The Scandal At Mayerling challenges people's limited views of the art with aggression, drama and a variety of dark themes.

The show opens on a funeral on a rainy day, setting the tone for the next two hours, before taking the audience back to the start of the tale to share the lead up to that depressing scene.

It is the tale of Crown Prince Rudolf of Austria-Hungary (Ryiochi Hirano) who, following his loveless marriage, spirals into a void of women and alcohol becoming increasingly detached from his 'perfect' life.

It is an impressive performance from Hirano, who is captivating as the tortured prince and who barely spends a second still throughout the entire performance.

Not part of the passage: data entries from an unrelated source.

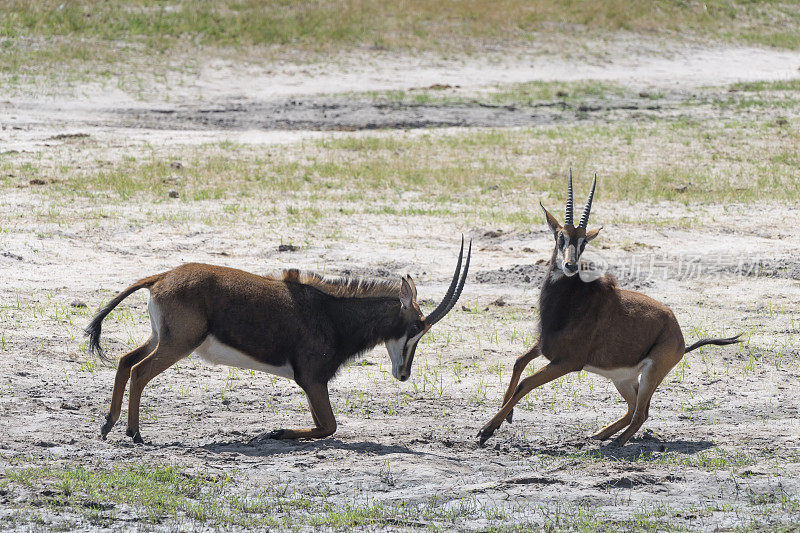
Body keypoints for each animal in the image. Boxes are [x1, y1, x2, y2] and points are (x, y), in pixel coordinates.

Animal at [87, 239, 472, 442]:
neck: (332, 313)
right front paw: (274, 432)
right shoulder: (313, 380)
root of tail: (161, 277)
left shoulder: (311, 384)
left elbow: (325, 426)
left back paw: (108, 425)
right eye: (417, 327)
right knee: (138, 370)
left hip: (160, 337)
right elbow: (329, 427)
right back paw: (134, 433)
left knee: (124, 361)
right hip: (178, 343)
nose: (404, 375)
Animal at [476, 174, 744, 444]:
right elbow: (519, 361)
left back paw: (616, 442)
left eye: (583, 241)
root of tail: (677, 332)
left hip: (650, 374)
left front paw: (487, 430)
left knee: (641, 413)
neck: (571, 302)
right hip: (623, 379)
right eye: (561, 237)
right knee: (633, 408)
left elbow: (526, 383)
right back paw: (599, 434)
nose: (570, 265)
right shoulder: (545, 346)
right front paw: (505, 417)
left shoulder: (568, 362)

While the final scene of Act 1 (a short act at only 35 minutes) is aggressive and heartbreaking, there is an almost beautiful juxtaposition of manoeuvres requiring high levels of trust between Hirano and his bride (Bethany Kingsley-Garner) - a poetic blend lifts and tumbles - and the breakdown of trust in the storyline.

The Scandal At Mayerling is in His Majesty's Theatre, Aberdeen, until Saturday.
The Scandal At Mayerling is in His Majesty's Theatre, Aberdeen, until Saturday.

The second act (twice as long as the first) shows the prince entering into a passionate, yet destructive, relationship with another young woman Mary(Constance Devernay).

Unlike his bride, this new lover is not repulsed by his macabre fascinations and in fact appears to be excited by them, despite her innocent appearance.

This pairing only proves to drag Rudolf deeper into the pit of despair, until it all becomes too much.

There is no denying the level of skill and professionalism which Scottish Ballet continues to bring to the stage, and The Scandal At Mayerling is a beautiful artwork despite it's glaringly dark atmosphere.

Some of the dancers display feats of flexibility to rival the Cirque crew, and it is impossible to ignore the incredible dedication to training shown by each of the dancers on the stage.

This show does come with a content warning for sexual violence, addiction and mental health and while somehow softened through the wordless art, is definitely worth noting for anybody considering buying tickets who knows they may have sensitivities to such difficult themes.

The Scandal At Mayerling is in Aberdeen until Saturday, May 7, and while perhaps not suitable for a younger audience is well worth attending if you're looking to spice up your weekend with a little drama.